Electoral Calculus Ltd.
- Company type: Private limited company
- Industry: Market research Opinion polling Political consulting
- Founded: 2016
- Founders: Martin Baxter
- Headquarters: London, England, UK
- Area served: United Kingdom
- Website: electoralcalculus.co.uk

= Electoral Calculus =

British political consultancy

Electoral Calculus is a political consultancy and pollster, known for its political forecasting website that attempts to predict future United Kingdom general election results. It uses MRP (Multi-level Regression and Post-stratification) to combine national factors and local demographics.

==Main features==
Electoral Calculus was founded and is run by Martin Baxter, who is a former financial analyst specialising in mathematical modelling. The Electoral Calculus website includes election data, predictions and analysis. It has separate sections for elections in Scotland and in Northern Ireland.

==Methodology==

The election predictions are based around the employment of scientific techniques on data about the United Kingdom's electoral geography. Up to 2017, it used a modified uniform national swing, and it took account of national polls and trends but excluded local issues.
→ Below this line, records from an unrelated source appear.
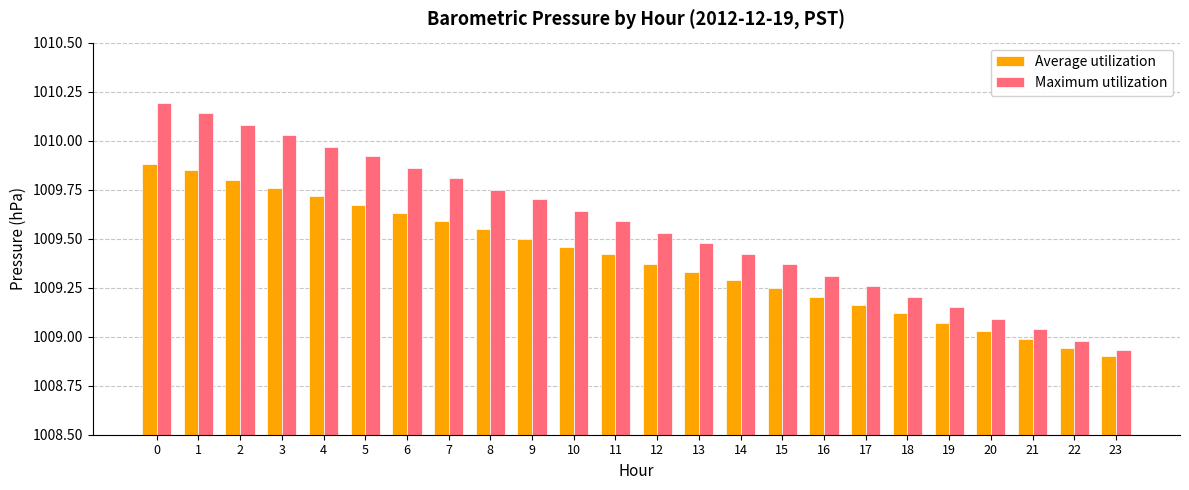

At how many categories does at least one series exceed 1009?

22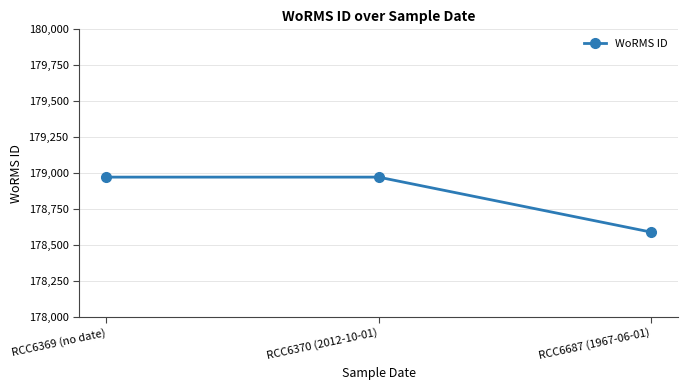

Does the chart have visible grid lines?

Yes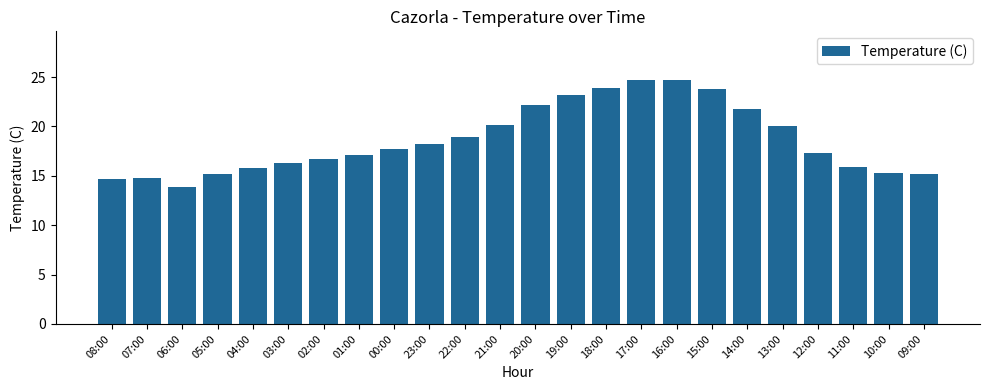

What is the difference between the maximum and second lowest values?

10.0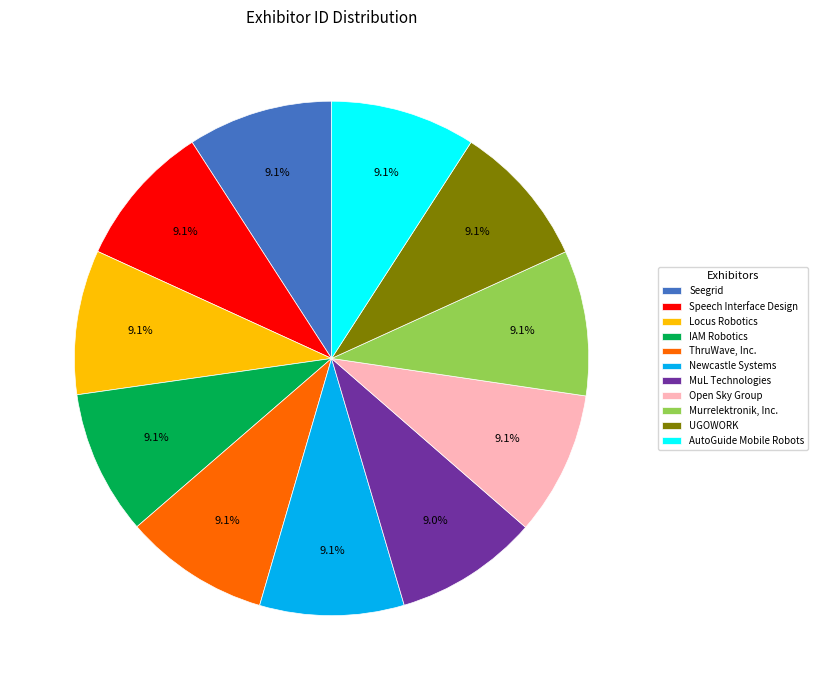

What percentage is NOT represented by Open Sky Group?

90.9%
Since 2019, they have used MRP (Multi-Level Regression and Post-Stratification) methods to make their election predictions. Their model uses demographic, past voting behaviour and geographic data to estimate predicted vote shares on a seat-by-seat basis. The models are explained in detail on the web site.

==Predictions==
Across the 12 general elections from 1992 to 2024, the site correctly predicted the party to win the most seats in all but one (1992). They also correctly predicted the outcome, that is, the party winning a majority or a hung parliament, in eight elections (majorities in 1997, 2001, 2005, 2015, 2017 (by a majority of only 3), 2019, 2024; hung parliament for 2010).
==Reception==
In 2004, the site was listed by The Guardian as one of the "100 most useful websites", being "the best" for predictions. With reference to the 2010 United Kingdom general election, it was cited by journalists Andrew Rawnsley and Michael White of The Guardian. John Rentoul of The Independent referred to the site after the election.